» **Work request**:
Read through the listing below and copy each line in which the word "Bacillus" occurs.

» **Provided data**:
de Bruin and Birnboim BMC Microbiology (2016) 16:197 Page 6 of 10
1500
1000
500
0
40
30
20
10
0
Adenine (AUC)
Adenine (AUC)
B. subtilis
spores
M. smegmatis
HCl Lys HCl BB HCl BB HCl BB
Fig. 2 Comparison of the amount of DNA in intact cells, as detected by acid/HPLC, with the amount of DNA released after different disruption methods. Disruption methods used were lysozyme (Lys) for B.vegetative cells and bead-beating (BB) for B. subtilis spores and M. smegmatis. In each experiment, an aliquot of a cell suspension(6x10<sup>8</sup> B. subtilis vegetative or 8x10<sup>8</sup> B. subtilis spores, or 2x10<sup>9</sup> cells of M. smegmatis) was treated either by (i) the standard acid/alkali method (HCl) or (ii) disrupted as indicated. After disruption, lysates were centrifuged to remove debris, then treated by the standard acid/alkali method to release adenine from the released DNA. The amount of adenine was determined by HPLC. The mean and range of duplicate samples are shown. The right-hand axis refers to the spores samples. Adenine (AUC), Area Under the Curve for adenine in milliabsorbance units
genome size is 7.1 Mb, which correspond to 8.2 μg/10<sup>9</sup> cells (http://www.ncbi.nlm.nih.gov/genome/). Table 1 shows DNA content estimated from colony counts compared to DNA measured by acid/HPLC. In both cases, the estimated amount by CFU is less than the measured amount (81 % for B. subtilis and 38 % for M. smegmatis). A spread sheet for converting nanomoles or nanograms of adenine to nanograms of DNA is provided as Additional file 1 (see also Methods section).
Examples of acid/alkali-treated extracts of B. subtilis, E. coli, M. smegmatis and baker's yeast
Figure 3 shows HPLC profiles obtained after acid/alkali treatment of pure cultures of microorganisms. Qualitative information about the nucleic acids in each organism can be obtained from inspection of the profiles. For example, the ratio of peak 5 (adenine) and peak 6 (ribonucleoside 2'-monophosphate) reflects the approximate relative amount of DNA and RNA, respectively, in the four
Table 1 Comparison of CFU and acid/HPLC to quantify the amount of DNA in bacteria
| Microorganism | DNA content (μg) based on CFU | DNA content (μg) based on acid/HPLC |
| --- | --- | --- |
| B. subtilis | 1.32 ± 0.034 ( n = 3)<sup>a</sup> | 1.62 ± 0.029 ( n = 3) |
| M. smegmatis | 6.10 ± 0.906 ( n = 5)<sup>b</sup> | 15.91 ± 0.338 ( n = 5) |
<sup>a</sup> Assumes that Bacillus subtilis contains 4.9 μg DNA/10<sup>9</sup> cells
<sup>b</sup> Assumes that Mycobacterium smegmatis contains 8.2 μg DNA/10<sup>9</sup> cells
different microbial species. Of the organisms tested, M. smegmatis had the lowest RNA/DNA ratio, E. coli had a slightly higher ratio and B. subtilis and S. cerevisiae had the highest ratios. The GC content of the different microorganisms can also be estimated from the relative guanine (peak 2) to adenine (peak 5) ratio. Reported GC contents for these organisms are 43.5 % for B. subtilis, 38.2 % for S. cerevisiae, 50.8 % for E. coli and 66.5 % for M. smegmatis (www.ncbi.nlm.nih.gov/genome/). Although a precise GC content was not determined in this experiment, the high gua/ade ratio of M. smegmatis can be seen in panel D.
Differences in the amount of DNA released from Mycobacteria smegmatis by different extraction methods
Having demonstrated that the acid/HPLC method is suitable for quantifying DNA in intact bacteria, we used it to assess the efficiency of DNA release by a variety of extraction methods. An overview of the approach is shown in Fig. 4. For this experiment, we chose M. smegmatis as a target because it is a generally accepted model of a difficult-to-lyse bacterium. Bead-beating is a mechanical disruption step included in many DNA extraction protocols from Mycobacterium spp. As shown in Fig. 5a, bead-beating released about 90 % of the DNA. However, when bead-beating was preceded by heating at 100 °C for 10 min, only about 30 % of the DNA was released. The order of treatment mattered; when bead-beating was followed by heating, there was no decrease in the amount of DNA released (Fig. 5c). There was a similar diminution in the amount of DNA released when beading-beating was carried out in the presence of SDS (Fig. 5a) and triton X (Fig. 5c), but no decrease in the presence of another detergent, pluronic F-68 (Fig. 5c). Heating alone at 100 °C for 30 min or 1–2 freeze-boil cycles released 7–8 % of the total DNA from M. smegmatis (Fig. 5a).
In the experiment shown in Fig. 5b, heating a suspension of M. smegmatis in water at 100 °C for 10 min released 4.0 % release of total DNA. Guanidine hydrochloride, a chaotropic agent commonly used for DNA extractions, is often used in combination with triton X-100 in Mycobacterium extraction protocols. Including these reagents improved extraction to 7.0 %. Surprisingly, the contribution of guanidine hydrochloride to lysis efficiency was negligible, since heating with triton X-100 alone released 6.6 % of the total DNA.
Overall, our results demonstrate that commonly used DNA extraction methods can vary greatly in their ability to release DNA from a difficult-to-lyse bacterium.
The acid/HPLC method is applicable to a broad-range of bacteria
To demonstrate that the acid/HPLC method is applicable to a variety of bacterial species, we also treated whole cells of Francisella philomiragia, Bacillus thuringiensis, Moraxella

» **Worked solution**:
<sup>a</sup> Assumes that Bacillus subtilis contains 4.9 μg DNA/10<sup>9</sup> cells
To demonstrate that the acid/HPLC method is applicable to a variety of bacterial species, we also treated whole cells of Francisella philomiragia, Bacillus thuringiensis, Moraxella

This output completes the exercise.